GSA Connects 2022 meeting in Denver, Colorado

Paper No. 253-6
Presentation Time: 2:45 PM

BIDAHOCHI OR BUST: TIME TO FILL AND SPILL THE BEANS ON THIS FORMATION’S IMPORTANCE TO UNDERSTANDING THE COLORADO RIVER AND GRAND CANYON


DOUGLASS, John and GOOTEE, Brian, Arizona Geological Survey, University of Arizona, 1955 E 6th St, Tucson, AZ 85721

Active tectonics in western North America ponded much of the Cenozoic landscape. The Green River Formation (Lake Uinta) and Great Salt Lake (Lake Bonneville) exemplify these basins. One process explains how a closed basin transitions into an open fluvial system. Basins fill and spill across their sills. Seven basins filled and spilled along the lower Colorado River (LOCO), at least three for the Gila River, and at least one each for Arizona’s Salt and Verde Rivers. We explore whether two to three basins filled and spilled along the upper Colorado River (UPCO) before arriving in LOCO by ~5.2 Ma. The Bidahochi Formation sits upstream of Grand Canyon and records closed basin sedimentation until <6.1 Ma. The upper Bidahochi preserves a species increase, a spike in Sr87/Sr86, and an overall boost in sedimentation rates starting ~7 Ma. Further upstream, the upper Colorado River incised from a position 1,500 m above the modern river after 10 Ma, the Green River exited Browns Park after 8 Ma, and San Juan Mountains derived gravels deposited atop Black Mesa <9 Ma, all events that support UPCO’s late Miocene arrival into the Bidahochi basin. With UPCO’s arrival into Bidahochi basin, quartz-dominated sands prograde across a preexisting ephemeral lake plain and interfinger with clay rich beds toward the basin center.
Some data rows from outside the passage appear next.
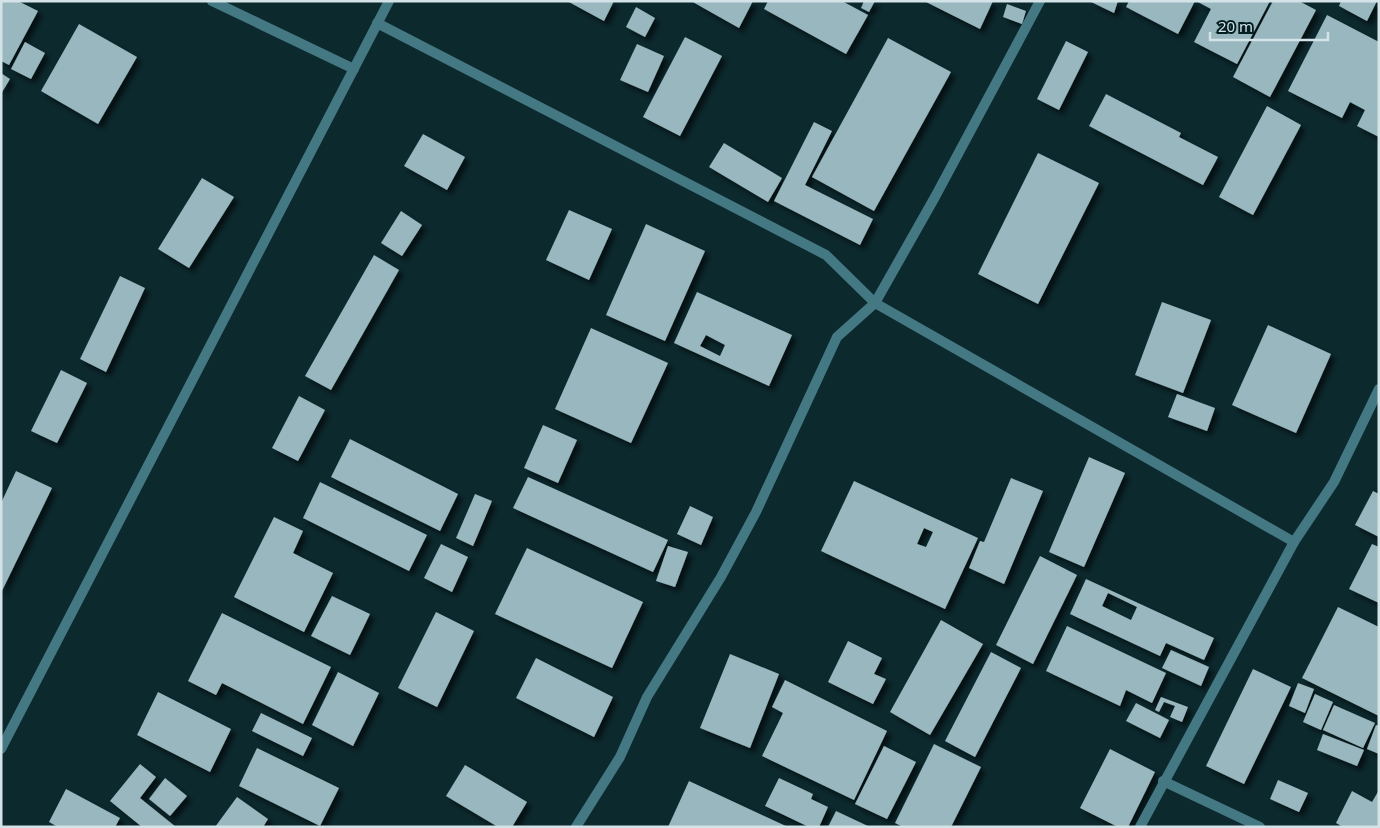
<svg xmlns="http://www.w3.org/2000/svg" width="1380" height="828" font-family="'Noto Sans',sans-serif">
<defs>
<filter id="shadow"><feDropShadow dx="4.5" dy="4.5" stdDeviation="2.5" flood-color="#0009"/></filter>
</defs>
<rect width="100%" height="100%" fill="#0c292e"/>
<g fill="#99b7be" fill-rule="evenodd" filter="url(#shadow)">
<path d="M1,1H18L38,11L9,65L1,61Z"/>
<path d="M567,1H614L604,21Z"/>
<path d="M691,1H753L739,28Z"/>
<path d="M768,1H842L868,15L846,54L764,9Z"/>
<path d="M864,1H875L869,12L861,8Z"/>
<path d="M924,1H993L980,29Z"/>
<path d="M1089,1H1118L1114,13Z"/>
<path d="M1129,1H1195L1178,34L1126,7Z"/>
<path d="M1196,1H1270L1237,64L1194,42L1211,9Z"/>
<path d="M1273,1H1299L1316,10L1270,97L1233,77Z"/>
<path d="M1341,1H1377L1367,21L1339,6Z"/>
<path d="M1007,4L1026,11L1022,24L1003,17Z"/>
<path d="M636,7L655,18L645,37L626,27Z"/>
<path d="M1327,15L1379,42V137L1357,126L1365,110L1350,102L1342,118L1288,91Z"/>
<path d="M79,24L137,57L98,124L41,91Z"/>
<path d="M685,37L722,56L680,136L643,117Z"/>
<path d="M888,38L951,72L874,211L812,177Z"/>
<path d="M1066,41L1088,52L1059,110L1037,99Z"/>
<path d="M25,42L45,53L31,79L11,69Z"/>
<path d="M637,44L664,56L648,92L620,80Z"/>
<path d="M1,73L10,79L1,94Z"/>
<path d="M1106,94L1181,133L1179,137L1218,157L1203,185L1089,126Z"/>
<path d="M1267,106L1301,125L1253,215L1219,197Z"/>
<path d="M814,122L832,131L805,185L873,219L860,245L774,201Z"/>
<path d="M423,134L465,157L447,190L404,166Z"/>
<path d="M724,143L782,178L768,202L709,167Z"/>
<path d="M1038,153L1099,183L1038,304L978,274Z"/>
<path d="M202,178L234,197L189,268L158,249Z"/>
<path d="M569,210L612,229L589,280L546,260Z"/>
<path d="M401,211L422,225L402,256L381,243Z"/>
<path d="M646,224L705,251L665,341L606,315Z"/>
<path d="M374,255L399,270L331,390L305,376Z"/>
<path d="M120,276L145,288L106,372L80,359Z"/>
<path d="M697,292L792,335L769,386L674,343ZM706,335L725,345L720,356L700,346Z"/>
<path d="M1162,302L1211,320L1183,393L1135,375Z"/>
<path d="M1268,325L1331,354L1296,433L1232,405Z"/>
<path d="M591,328L668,363L631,443L555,409Z"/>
<path d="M61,370L87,383L57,443L31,431Z"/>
<path d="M1177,394L1215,408L1207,431L1168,417Z"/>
<path d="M299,396L325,410L298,461L272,448Z"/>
<path d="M543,425L577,440L558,483L524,468Z"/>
<path d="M350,439L458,494L440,531L331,477Z"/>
<path d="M1089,457L1125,473L1084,567L1049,552Z"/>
<path d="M16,471L52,488L1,593V503Z"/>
<path d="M528,477L668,540L653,572L513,508Z"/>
<path d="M1011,478L1043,491L1004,584L969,568L980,541L984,542Z"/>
<path d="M854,481L978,538L945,609L821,551ZM924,528L933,532L926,547L917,544Z"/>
<path d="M320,482L427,535L409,571L303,518Z"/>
<path d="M1373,491L1379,494V537L1355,525Z"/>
<path d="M475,494L492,501L473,546L456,538Z"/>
<path d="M690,506L713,517L701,545L677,534Z"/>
<path d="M274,517L303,531L293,553L333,573L304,632L234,597Z"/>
<path d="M441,544L468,557L452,592L424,578Z"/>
<path d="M1372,544L1379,547V603L1349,589Z"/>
<path d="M668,546L688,552L675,587L656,581Z"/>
<path d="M527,548L643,602L612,668L495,614Z"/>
<path d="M1040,556L1077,575L1033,664L996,645Z"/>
<path d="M1086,579L1214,638L1204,660L1166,643L1160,656L1070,614ZM1108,593L1137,607L1131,620L1102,606Z"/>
<path d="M332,596L370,614L350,655L311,636Z"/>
<path d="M1338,607L1379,627V716L1302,678Z"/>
<path d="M436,612L474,631L437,707L398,688Z"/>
<path d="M222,613L331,667L303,724L222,683L216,695L188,681Z"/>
<path d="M941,620L983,644L930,735L890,712Z"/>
<path d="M1067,626L1166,673L1152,703L1126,690L1120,706L1046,671Z"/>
<path d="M848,641L882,658L874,674L886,679L873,704L828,682Z"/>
<path d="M1171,650L1209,667L1201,686L1162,668Z"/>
<path d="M991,652L1021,668L975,757L945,741Z"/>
<path d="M730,654L779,674L750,748L700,728Z"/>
<path d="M536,658L613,697L594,737L516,698Z"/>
<path d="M1253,669L1291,687L1244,784L1206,766Z"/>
<path d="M338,672L379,693L353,746L312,725Z"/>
<path d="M785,680L887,731L854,800L762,756L783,713L772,707Z"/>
<path d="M1298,683L1314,689L1305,713L1289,706Z"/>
<path d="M158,692L231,729L210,772L137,735Z"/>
<path d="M1315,694L1333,702L1321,730L1303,722Z"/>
<path d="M1161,697L1188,707L1182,722L1170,717L1175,706L1164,702L1159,712L1155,710Z"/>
<path d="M1136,703L1169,720L1160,738L1126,721Z"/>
<path d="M1334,705L1375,723L1363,748L1323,730Z"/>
<path d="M261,713L312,738L303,756L252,731Z"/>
<path d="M1376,725L1379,726V754L1367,749Z"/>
<path d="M1323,734L1364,750L1357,766L1317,750Z"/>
<path d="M934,744L981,767L951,827H903L895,823Z"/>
<path d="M884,746L916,762L887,819L855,804Z"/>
<path d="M257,748L339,788L320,826L239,786Z"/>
<path d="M1110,749L1155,772L1128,827H1118L1080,808Z"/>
<path d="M140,764L156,777L140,798L176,827H142L110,801Z"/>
<path d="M465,765L527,802L512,827H498L446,796Z"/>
<path d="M165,778L187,796L170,816L149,799Z"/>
<path d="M779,778L813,794L811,799L828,807L819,827H809L765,806Z"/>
<path d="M1278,780L1308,793L1299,812L1270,799Z"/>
<path d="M689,781L788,827H668Z"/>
<path d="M66,789L120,818L115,827H58L49,822Z"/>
<path d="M1379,790V827H1343L1336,823L1352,791L1372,802Z"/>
<path d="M237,797L268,819L263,827H215Z"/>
<path d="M836,811L870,827H828Z"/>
</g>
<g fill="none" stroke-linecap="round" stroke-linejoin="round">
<g stroke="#447883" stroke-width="10">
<path d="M212,1L354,69"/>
<path d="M377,23L826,255L875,303L1294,542"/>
<path d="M1163,781L1260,827"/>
<path d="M576,827L620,757L647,697L721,577L756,512L837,337L875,303L935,197L1040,1"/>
<path d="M1140,827L1294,542L1334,482L1379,389"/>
</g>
<path stroke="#447883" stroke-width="10" d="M1,749L389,1"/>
</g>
<rect width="1380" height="828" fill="none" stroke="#d4e3e7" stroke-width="5"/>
<path d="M1210 32v8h118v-8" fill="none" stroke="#d4e3e7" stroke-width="2.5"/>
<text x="1218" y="32" font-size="15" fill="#d4e3e7" stroke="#031f24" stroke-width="4" paint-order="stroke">20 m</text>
</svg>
Synchronously, maar volcanism and associated lava flows at Hopi Buttes erupt into the lake/playa system. We propose steady state deposition between aggrading sub-aqueous nearshore fine sands and the deeper lake clays, a balanced-filled lake system. As example, Shonto maar preserves over 300 m of green clay and fish fossils related to modern Colorado River species. The maar’s eruptive surface is projected to have been 200 m above the modern surface. As such, lake sediments buried the surrounding landscape to an elevation of roughly 2,060 m, including the known maars and associated lava flows in the Hopi Buttes volcanic field. Carbonate-cemented fine sands, sourced from the Chuska Mountains, crossed what is today Chinle Wash onto Balakai Mesa. They deposited into an aggrading lake plain up to and above an elevation of 2,220 m, only ~50 m from the modern sill height of the Kaibab Plateau. Between 6.1-5.2 Ma, Bidahochi basin fills and spills across the sill, connecting UPCO with LOCO via Grand Canyon.